Le morosità restano appese come una condanna: 5, 7, 10 anni. Un’eternità. Un’etichetta che decide cosa puoi o non puoi fare, chi sei per il sistema, quanto vali. E nel frattempo il mondo va avanti, ma tu no: per loro resti fermo lì, inchiodato a un errore come se non fossi più recuperabile.

Lo Stato italiano? Assente. Fantasma. I politici? Parlano, promettono, fanno finta di interessarsi, poi spariscono. La politica ormai non tutela nessuno: non serve ai cittadini, serve a conservarsi.

I problemi veri non li vede, non li ascolta, non li tocca. L’Europa? Mentre racconta favole su diritti e progresso, prepara nuove strette, nuove regole, nuove restrizioni che indovina un po’? cadranno sempre sui soliti: i cittadini comuni, gli invisibili, quelli che già faticano a stare in piedi. Dal 2026 in avanti, altro che tirare la cinghia: stringeranno i rubinetti, uno dopo l’altro, lasciando l’acqua solo a chi già nuota nell’oro.

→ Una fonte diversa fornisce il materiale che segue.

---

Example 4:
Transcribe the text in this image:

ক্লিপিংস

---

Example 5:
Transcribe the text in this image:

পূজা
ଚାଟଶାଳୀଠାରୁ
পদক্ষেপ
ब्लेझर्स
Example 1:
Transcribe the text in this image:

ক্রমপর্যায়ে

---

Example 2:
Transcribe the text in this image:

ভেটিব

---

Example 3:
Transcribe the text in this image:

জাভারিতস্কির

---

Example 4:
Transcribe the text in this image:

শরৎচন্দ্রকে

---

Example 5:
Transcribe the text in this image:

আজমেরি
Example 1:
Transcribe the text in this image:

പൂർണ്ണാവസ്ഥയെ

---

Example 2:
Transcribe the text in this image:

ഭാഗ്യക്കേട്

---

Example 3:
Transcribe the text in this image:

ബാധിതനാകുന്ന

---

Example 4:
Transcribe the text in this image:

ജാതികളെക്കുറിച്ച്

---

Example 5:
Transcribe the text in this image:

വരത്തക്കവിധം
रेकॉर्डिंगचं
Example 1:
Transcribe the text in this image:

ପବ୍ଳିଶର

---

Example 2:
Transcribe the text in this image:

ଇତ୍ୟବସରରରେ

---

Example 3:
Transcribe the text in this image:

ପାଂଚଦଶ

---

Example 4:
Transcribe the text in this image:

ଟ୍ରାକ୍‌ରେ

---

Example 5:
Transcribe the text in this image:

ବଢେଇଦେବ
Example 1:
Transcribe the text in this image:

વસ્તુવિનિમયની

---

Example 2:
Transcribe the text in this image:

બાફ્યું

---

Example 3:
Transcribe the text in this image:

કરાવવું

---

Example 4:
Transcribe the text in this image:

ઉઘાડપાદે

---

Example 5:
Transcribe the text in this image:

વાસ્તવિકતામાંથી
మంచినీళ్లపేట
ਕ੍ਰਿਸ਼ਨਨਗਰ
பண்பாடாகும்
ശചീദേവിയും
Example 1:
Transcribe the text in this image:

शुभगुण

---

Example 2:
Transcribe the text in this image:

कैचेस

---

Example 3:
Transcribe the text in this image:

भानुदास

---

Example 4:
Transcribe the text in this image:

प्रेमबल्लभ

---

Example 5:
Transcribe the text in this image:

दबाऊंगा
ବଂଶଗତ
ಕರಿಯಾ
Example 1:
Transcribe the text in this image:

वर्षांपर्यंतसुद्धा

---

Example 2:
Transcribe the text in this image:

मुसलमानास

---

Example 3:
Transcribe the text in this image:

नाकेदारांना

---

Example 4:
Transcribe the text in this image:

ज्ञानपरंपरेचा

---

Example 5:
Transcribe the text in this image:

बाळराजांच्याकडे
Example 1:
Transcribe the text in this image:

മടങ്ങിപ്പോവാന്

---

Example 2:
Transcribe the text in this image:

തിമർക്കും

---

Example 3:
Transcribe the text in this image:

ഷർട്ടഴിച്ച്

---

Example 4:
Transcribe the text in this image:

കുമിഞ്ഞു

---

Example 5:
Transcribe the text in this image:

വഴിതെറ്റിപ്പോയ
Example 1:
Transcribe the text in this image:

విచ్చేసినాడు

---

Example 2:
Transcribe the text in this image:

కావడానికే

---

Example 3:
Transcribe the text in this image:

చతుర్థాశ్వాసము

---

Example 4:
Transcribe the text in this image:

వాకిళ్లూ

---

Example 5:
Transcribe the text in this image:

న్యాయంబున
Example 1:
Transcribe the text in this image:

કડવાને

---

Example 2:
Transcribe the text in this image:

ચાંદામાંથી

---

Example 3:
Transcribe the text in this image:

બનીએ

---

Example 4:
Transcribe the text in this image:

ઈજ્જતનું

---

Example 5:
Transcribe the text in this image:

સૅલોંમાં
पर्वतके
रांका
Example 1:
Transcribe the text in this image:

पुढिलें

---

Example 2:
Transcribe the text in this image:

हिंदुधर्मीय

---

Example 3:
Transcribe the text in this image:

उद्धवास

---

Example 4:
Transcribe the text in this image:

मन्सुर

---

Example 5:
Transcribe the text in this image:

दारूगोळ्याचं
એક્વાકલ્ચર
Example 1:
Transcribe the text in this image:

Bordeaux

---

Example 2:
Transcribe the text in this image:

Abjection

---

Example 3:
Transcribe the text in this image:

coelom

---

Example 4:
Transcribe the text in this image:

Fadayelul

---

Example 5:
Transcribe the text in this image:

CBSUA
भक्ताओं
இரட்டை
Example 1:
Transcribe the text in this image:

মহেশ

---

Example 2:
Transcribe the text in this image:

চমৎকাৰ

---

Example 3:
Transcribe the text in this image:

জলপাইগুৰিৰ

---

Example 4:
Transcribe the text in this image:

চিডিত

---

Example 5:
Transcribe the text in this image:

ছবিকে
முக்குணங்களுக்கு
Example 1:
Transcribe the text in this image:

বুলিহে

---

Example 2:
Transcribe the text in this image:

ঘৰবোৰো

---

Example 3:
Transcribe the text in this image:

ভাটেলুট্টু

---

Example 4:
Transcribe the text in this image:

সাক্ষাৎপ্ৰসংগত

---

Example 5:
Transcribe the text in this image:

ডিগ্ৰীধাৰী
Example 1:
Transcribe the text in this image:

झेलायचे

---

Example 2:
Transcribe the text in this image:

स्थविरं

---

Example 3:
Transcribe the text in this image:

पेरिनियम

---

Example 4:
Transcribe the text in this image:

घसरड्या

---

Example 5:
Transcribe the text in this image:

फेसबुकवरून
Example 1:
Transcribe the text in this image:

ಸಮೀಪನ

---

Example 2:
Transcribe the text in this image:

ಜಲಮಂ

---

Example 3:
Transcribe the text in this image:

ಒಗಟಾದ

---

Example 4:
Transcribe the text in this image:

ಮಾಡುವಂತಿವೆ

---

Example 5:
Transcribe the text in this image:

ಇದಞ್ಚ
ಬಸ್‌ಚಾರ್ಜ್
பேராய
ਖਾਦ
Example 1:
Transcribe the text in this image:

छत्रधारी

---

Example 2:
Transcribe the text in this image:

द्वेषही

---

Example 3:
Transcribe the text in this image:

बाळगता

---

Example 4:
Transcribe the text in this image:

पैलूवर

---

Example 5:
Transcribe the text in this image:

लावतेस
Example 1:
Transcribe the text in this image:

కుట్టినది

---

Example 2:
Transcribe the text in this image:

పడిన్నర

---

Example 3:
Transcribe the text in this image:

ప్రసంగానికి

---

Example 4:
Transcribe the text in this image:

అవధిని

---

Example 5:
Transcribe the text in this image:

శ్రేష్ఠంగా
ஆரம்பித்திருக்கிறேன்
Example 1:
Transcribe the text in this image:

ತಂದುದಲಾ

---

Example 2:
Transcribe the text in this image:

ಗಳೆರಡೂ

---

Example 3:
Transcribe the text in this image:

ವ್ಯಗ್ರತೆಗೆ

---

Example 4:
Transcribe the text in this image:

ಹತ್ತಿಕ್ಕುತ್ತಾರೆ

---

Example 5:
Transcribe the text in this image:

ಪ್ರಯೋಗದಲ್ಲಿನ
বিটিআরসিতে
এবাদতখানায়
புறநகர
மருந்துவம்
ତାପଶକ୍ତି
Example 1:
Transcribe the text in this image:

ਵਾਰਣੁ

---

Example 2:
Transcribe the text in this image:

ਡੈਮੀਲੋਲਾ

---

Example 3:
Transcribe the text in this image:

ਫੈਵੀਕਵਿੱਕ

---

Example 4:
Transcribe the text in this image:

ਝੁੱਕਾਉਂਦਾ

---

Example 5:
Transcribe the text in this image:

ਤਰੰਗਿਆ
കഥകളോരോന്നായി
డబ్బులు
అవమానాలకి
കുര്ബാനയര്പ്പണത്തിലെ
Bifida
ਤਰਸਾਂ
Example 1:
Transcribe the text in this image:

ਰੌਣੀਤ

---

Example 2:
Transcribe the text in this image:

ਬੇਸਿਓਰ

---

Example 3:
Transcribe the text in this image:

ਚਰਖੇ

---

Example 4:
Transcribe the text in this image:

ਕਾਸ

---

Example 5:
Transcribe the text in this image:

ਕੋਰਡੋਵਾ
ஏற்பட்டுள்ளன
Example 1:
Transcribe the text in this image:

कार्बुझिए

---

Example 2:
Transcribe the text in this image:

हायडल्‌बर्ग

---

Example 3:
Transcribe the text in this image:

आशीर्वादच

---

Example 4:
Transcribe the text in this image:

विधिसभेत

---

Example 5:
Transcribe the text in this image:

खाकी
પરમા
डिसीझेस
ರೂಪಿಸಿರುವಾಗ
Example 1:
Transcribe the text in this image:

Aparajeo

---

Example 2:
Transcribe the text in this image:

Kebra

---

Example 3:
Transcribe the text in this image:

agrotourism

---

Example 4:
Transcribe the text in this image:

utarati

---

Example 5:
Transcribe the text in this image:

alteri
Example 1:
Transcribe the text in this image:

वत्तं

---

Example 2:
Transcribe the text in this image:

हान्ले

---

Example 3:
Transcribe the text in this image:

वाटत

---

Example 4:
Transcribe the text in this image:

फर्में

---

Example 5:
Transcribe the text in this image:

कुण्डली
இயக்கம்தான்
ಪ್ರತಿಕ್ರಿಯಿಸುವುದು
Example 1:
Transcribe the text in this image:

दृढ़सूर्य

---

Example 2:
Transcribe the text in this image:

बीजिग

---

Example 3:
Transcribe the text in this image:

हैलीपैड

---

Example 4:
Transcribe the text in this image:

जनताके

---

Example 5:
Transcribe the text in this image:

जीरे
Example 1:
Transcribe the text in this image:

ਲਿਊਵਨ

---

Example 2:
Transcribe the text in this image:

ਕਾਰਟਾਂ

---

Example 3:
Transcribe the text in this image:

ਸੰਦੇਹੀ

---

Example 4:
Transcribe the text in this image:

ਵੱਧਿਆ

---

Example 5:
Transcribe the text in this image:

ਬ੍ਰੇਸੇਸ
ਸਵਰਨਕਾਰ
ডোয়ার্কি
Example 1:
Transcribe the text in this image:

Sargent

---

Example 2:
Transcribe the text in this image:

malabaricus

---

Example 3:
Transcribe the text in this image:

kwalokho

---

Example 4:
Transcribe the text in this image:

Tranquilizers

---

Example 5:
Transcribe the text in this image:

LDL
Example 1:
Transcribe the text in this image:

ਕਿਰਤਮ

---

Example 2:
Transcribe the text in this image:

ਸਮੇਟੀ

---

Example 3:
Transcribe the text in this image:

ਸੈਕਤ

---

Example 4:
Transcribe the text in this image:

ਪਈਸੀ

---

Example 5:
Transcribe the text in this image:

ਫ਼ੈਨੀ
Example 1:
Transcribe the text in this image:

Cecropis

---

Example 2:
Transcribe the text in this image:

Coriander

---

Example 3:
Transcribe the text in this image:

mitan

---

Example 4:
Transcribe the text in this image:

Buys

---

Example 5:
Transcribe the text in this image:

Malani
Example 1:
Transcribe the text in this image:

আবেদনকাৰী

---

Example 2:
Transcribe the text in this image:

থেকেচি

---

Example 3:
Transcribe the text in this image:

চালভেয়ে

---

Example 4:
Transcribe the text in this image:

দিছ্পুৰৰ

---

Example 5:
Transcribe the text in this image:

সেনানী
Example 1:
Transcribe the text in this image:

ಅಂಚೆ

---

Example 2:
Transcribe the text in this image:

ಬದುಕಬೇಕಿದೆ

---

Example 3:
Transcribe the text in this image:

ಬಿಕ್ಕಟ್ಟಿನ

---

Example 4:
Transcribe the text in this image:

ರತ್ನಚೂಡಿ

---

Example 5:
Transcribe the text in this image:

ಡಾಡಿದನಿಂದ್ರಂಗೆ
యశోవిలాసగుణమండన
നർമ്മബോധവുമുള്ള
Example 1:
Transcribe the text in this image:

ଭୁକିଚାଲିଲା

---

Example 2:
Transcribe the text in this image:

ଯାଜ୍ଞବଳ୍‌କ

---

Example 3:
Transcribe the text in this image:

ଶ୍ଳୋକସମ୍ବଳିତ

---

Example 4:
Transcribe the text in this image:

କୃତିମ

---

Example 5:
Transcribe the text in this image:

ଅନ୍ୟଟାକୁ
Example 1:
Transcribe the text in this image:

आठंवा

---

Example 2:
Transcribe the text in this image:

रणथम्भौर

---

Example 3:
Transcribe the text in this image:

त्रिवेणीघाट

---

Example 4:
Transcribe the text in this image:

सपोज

E poi ci domandiamo perché la gente è sfinita, arrabbiata, scoraggiata. Perché guarda al futuro come a un muro invece che come a una strada. Perché nessuno si sente più rappresentato. Siamo diventati file in un database, vite convertite in statistiche, decisioni prese da algoritmi che non conoscono la parola “umanità”. E più passano gli anni, più ci tolgono spazio, libertà, fiato.